What the task requires
The whole listing, please: repeat it exactly, with the pictures left out.

* * * *

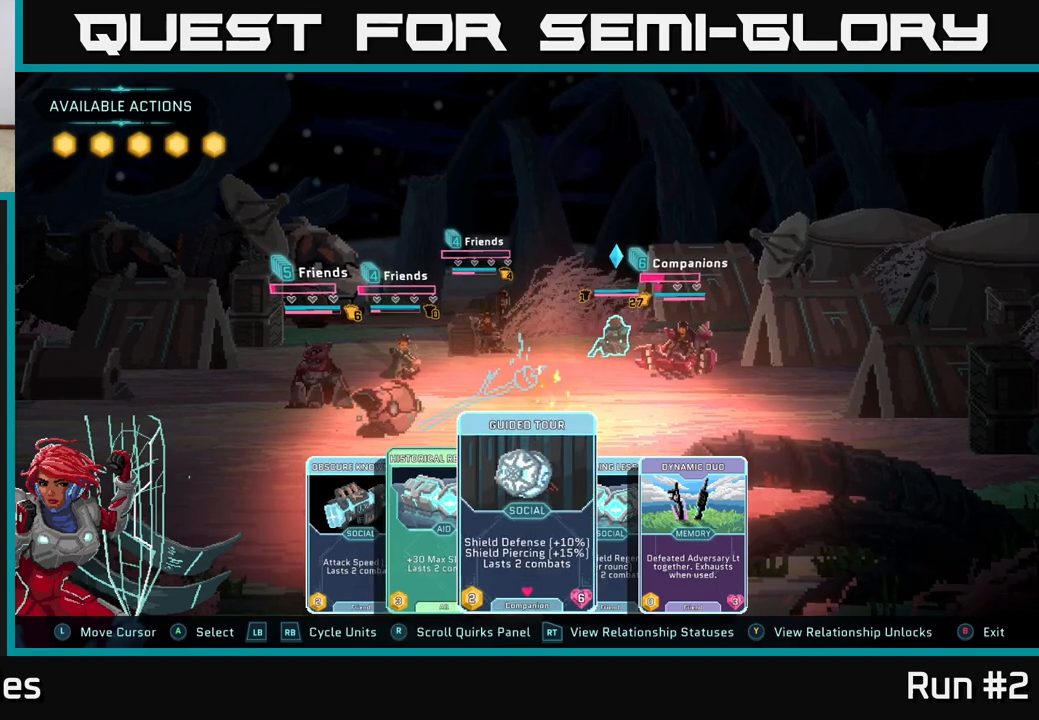
{"buttons": [], "left_stick": "right", "right_stick": "center", "events": [[17, "left_stick", "center"], [367, "left_stick", "right"]]}
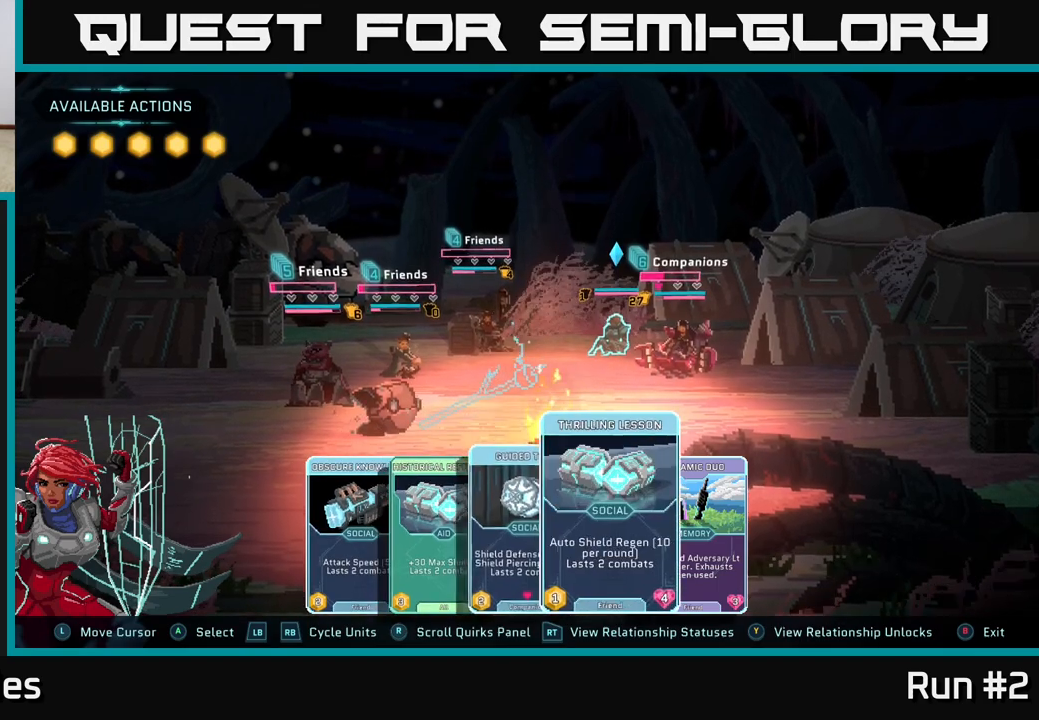
{"buttons": [], "left_stick": "center", "right_stick": "center", "events": [[50, "left_stick", "center"], [117, "R1", "down"], [317, "R1", "up"]]}
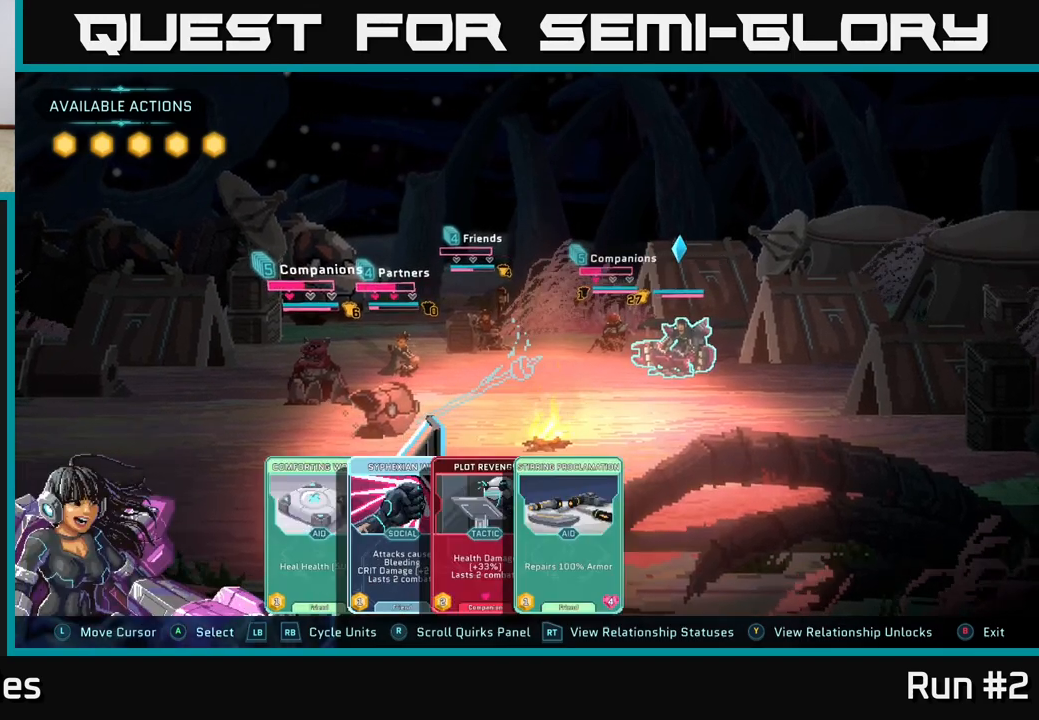
{"buttons": [], "left_stick": "center", "right_stick": "center", "events": []}
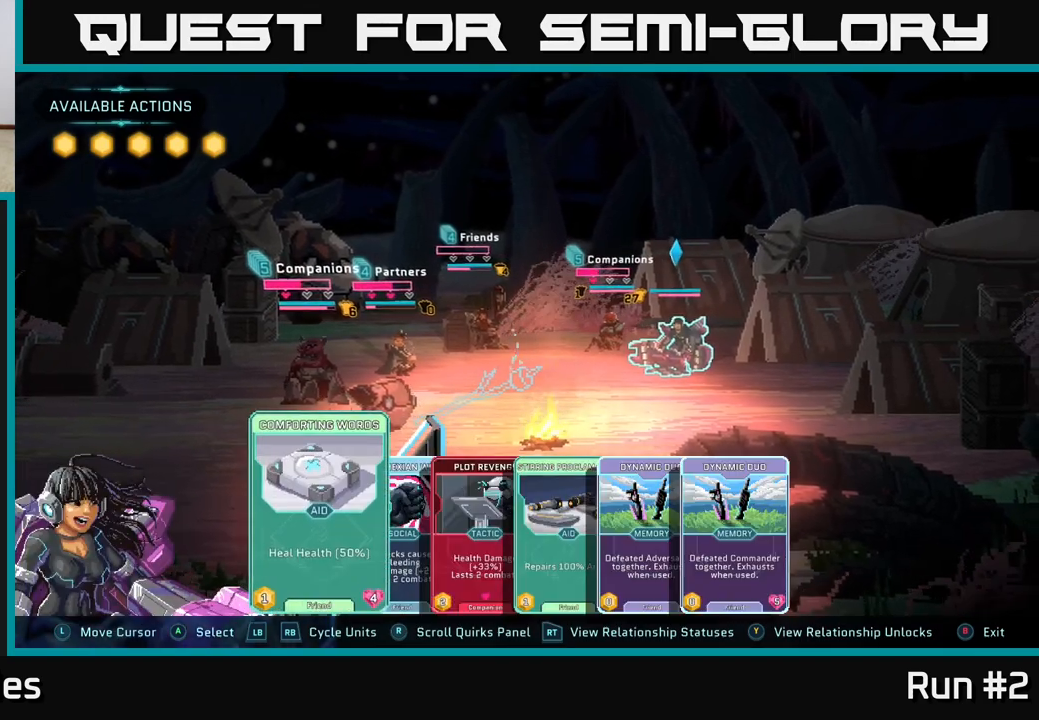
{"buttons": [], "left_stick": "center", "right_stick": "center", "events": [[67, "left_stick", "left"], [250, "left_stick", "center"]]}
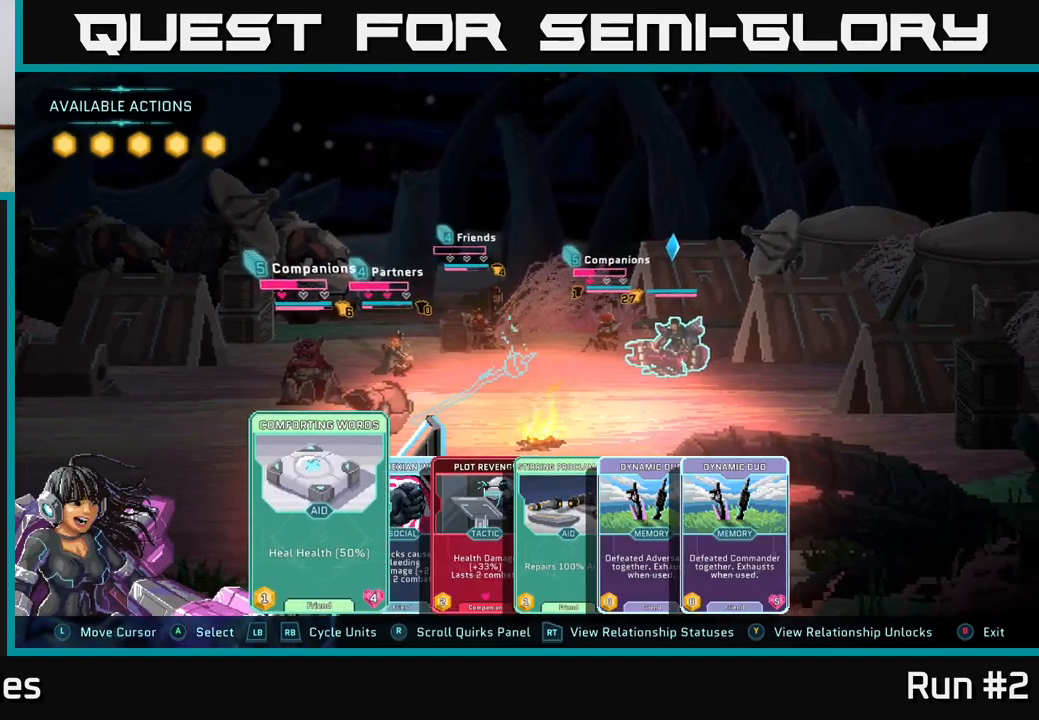
{"buttons": [], "left_stick": "left", "right_stick": "center", "events": [[83, "left_stick", "right"], [317, "left_stick", "center"], [383, "left_stick", "left"]]}
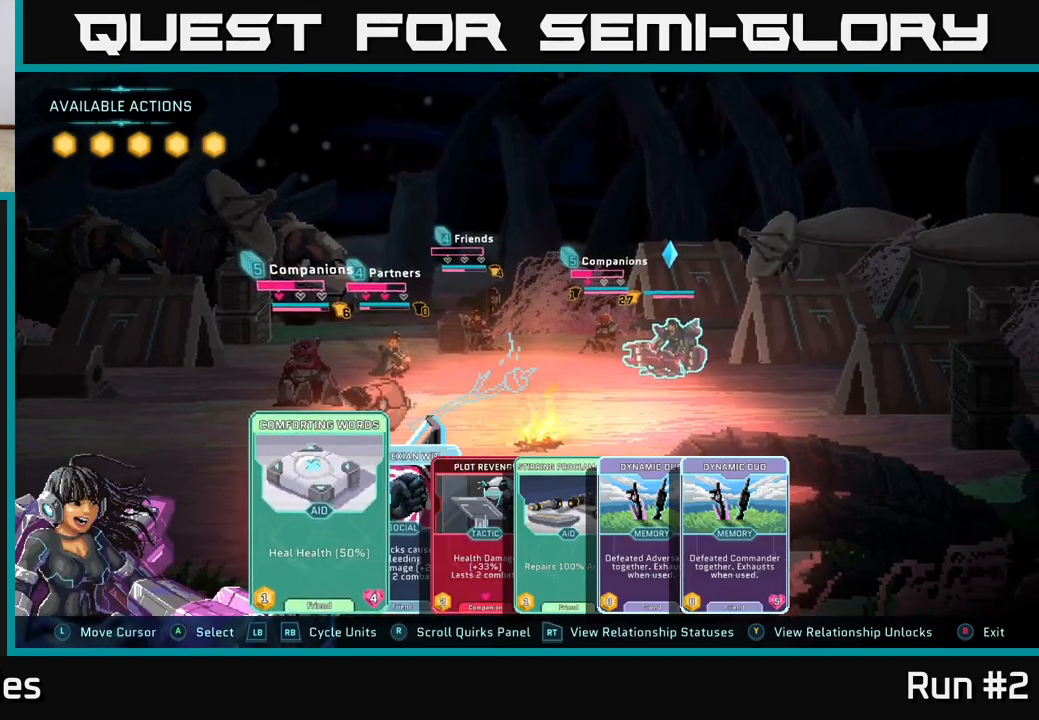
{"buttons": [], "left_stick": "center", "right_stick": "center", "events": [[67, "left_stick", "center"], [317, "A", "down"], [467, "A", "up"]]}
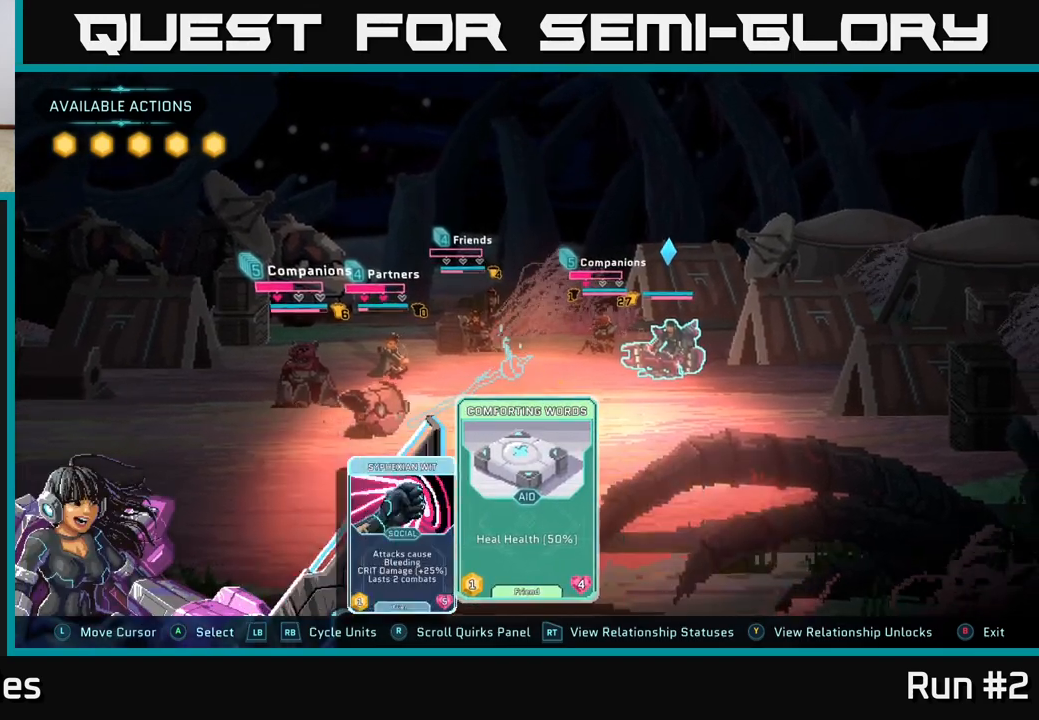
{"buttons": [], "left_stick": "center", "right_stick": "center", "events": [[250, "left_stick", "left"], [433, "left_stick", "center"]]}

* * * *

Solution to this problem
{"buttons": [], "left_stick": "right", "right_stick": "center", "events": [[17, "left_stick", "center"], [367, "left_stick", "right"]]}
{"buttons": [], "left_stick": "center", "right_stick": "center", "events": [[50, "left_stick", "center"], [117, "R1", "down"], [317, "R1", "up"]]}
{"buttons": [], "left_stick": "center", "right_stick": "center", "events": []}
{"buttons": [], "left_stick": "center", "right_stick": "center", "events": [[67, "left_stick", "left"], [250, "left_stick", "center"]]}
{"buttons": [], "left_stick": "left", "right_stick": "center", "events": [[83, "left_stick", "right"], [317, "left_stick", "center"], [383, "left_stick", "left"]]}
{"buttons": [], "left_stick": "center", "right_stick": "center", "events": [[67, "left_stick", "center"], [317, "A", "down"], [467, "A", "up"]]}
{"buttons": [], "left_stick": "center", "right_stick": "center", "events": [[250, "left_stick", "left"], [433, "left_stick", "center"]]}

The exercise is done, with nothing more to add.